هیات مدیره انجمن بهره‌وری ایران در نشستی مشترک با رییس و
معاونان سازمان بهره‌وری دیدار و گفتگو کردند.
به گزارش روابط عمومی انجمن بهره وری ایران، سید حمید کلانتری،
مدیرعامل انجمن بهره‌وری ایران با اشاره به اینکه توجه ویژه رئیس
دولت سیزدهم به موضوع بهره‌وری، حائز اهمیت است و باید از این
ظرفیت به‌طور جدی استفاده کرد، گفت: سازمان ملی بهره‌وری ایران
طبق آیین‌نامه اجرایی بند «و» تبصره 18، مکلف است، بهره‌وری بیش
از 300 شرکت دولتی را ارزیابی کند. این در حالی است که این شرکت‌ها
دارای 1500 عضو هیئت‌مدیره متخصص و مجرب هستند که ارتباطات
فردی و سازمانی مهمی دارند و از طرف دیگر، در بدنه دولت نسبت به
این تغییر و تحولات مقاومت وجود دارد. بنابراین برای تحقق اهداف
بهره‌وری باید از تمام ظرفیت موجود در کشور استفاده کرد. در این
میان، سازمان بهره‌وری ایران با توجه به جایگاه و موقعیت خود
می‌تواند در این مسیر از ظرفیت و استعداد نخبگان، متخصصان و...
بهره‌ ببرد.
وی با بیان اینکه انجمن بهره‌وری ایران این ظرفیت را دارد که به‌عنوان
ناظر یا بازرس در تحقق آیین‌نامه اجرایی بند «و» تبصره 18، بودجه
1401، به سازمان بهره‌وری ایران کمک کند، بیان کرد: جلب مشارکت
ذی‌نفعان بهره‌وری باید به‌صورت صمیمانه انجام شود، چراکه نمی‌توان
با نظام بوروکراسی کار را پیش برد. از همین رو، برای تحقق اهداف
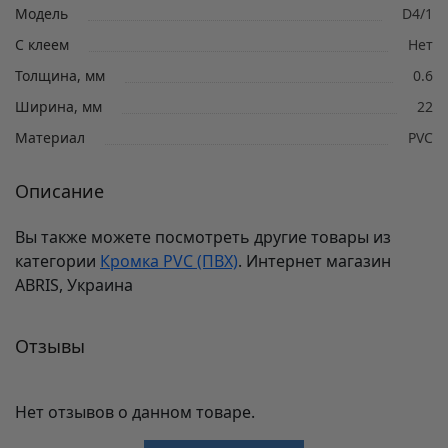
Модель
D4/1
С клеем
Нет
Толщина, мм
0.6
Ширина, мм
22
Материал
PVC
Описание
Вы также можете посмотреть другие товары из
категории
Кромка PVC (ПВХ)
. Интернет магазин
ABRIS, Украина
Отзывы
Нет отзывов о данном товаре.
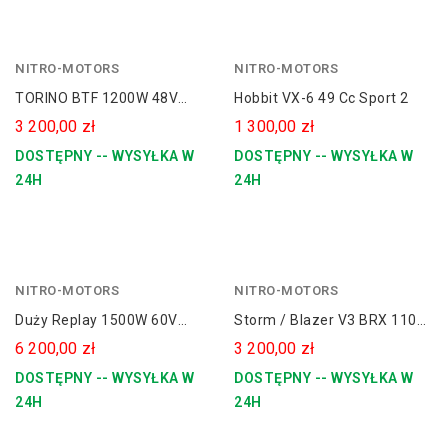
NITRO-MOTORS
zielony
NITRO-MOTORS
graffiti
czerwony
TORINO BTF 1200W 48V
Hobbit VX-6 49 Cc Sport 2
graffiti
Quad Elektryczny Dla
3 200,00 zł
1 300,00 zł
Dziecka [PILOT]
DOSTĘPNY -- WYSYŁKA W
DOSTĘPNY -- WYSYŁKA W
24H
24H
NITRO-MOTORS
czerwony
NITRO-MOTORS
niebieski
Duży Replay 1500W 60V
Storm / Blazer V3 BRX 110cc
zielony
Dazzle Blade Quad
12/10 Automat E-Start
6 200,00 zł
3 200,00 zł
Elektryczny Koła 8
DOSTĘPNY -- WYSYŁKA W
DOSTĘPNY -- WYSYŁKA W
24H
24H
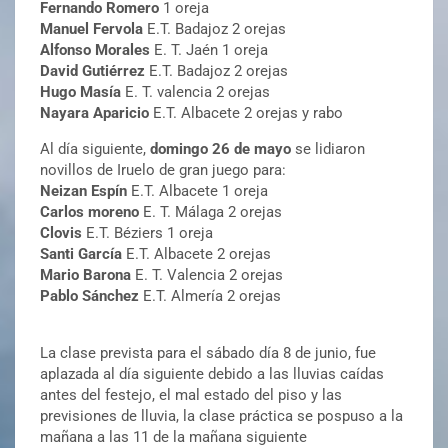
Fernando Romero
1 oreja
Manuel Fervola
E.T. Badajoz 2 orejas
Alfonso Morales
E. T. Jaén 1 oreja
David Gutiérrez
E.T. Badajoz 2 orejas
Hugo Masía
E. T. valencia 2 orejas
Nayara Aparicio
E.T. Albacete 2 orejas y rabo
Al día siguiente,
domingo 26 de mayo
se lidiaron
novillos de Iruelo de gran juego para:
Neizan Espín
E.T. Albacete 1 oreja
Carlos moreno
E. T. Málaga 2 orejas
Clovis
E.T. Béziers 1 oreja
Santi García
E.T. Albacete 2 orejas
Mario Barona
E. T. Valencia 2 orejas
Pablo Sánchez
E.T. Almería 2 orejas
La clase prevista para el sábado día 8 de junio, fue
aplazada al día siguiente debido a las lluvias caídas
antes del festejo, el mal estado del piso y las
previsiones de lluvia, la clase práctica se pospuso a la
mañana a las 11 de la mañana siguiente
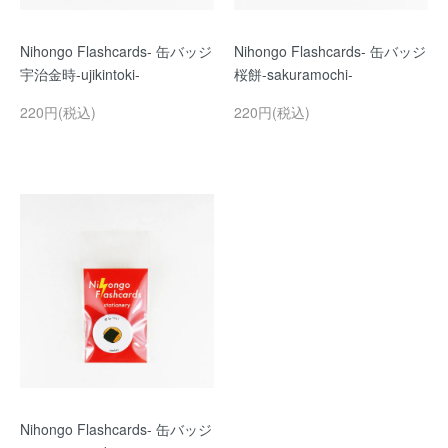
Nihongo Flashcards- 缶バッジ
Nihongo Flashcards- 缶バッジ
宇治金時-ujikintoki-
桜餅-sakuramochi-
220円(税込)
220円(税込)
Nihongo Flashcards- 缶バッジ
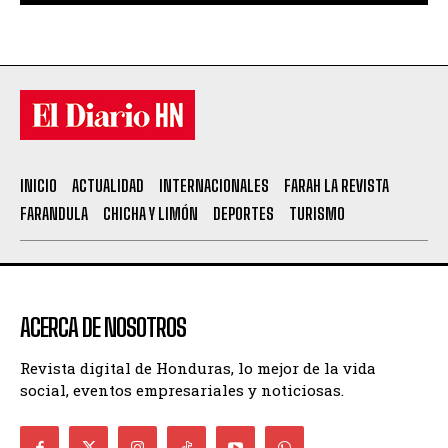
INICIO
ACTUALIDAD
INTERNACIONALES
FARAH LA REVISTA
FARANDULA
CHICHA Y LIMÓN
DEPORTES
TURISMO
ACERCA DE NOSOTROS
Revista digital de Honduras, lo mejor de la vida
social, eventos empresariales y noticiosas.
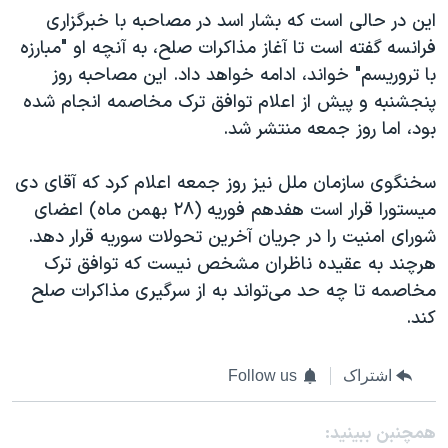
این در حالی است که بشار اسد در مصاحبه با خبرگزاری
فرانسه گفته است تا آغاز مذاکرات صلح، به آنچه او "مبارزه
با تروریسم" خواند، ادامه خواهد داد. این مصاحبه روز
پنجشنبه و پیش از اعلام توافق ترک مخاصمه انجام شده
بود، اما روز جمعه منتشر شد.
سخنگوی سازمان ملل نیز روز جمعه اعلام کرد که آقای دی
میستورا قرار است هفدهم فوریه (۲۸ بهمن ماه) اعضای
شورای امنیت را در جریان آخرین تحولات سوریه قرار دهد.
هرچند به عقیده ناظران مشخص نیست که توافق ترک
مخاصمه تا چه حد می‌تواند به از سرگیری مذاکرات صلح
کند.
اشتراک
Follow us
همچنبن ببینید:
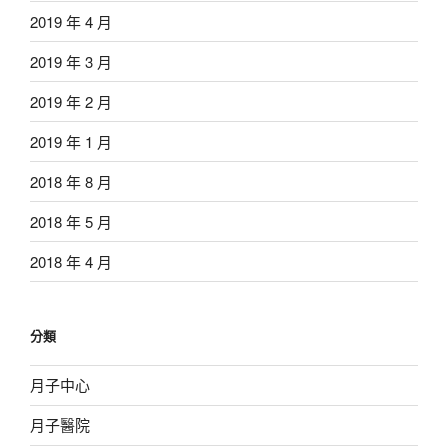
2019 年 4 月
2019 年 3 月
2019 年 2 月
2019 年 1 月
2018 年 8 月
2018 年 5 月
2018 年 4 月
分類
月子中心
月子醫院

**Instruction**
The answer is the records above restated word for word from their opening line through the line that holds "طبق آیین‌نامه اجرایی", both included, and nothing else.

**Written reply**
هیات مدیره انجمن بهره‌وری ایران در نشستی مشترک با رییس و
معاونان سازمان بهره‌وری دیدار و گفتگو کردند.
به گزارش روابط عمومی انجمن بهره وری ایران، سید حمید کلانتری،
مدیرعامل انجمن بهره‌وری ایران با اشاره به اینکه توجه ویژه رئیس
دولت سیزدهم به موضوع بهره‌وری، حائز اهمیت است و باید از این
ظرفیت به‌طور جدی استفاده کرد، گفت: سازمان ملی بهره‌وری ایران
طبق آیین‌نامه اجرایی بند «و» تبصره 18، مکلف است، بهره‌وری بیش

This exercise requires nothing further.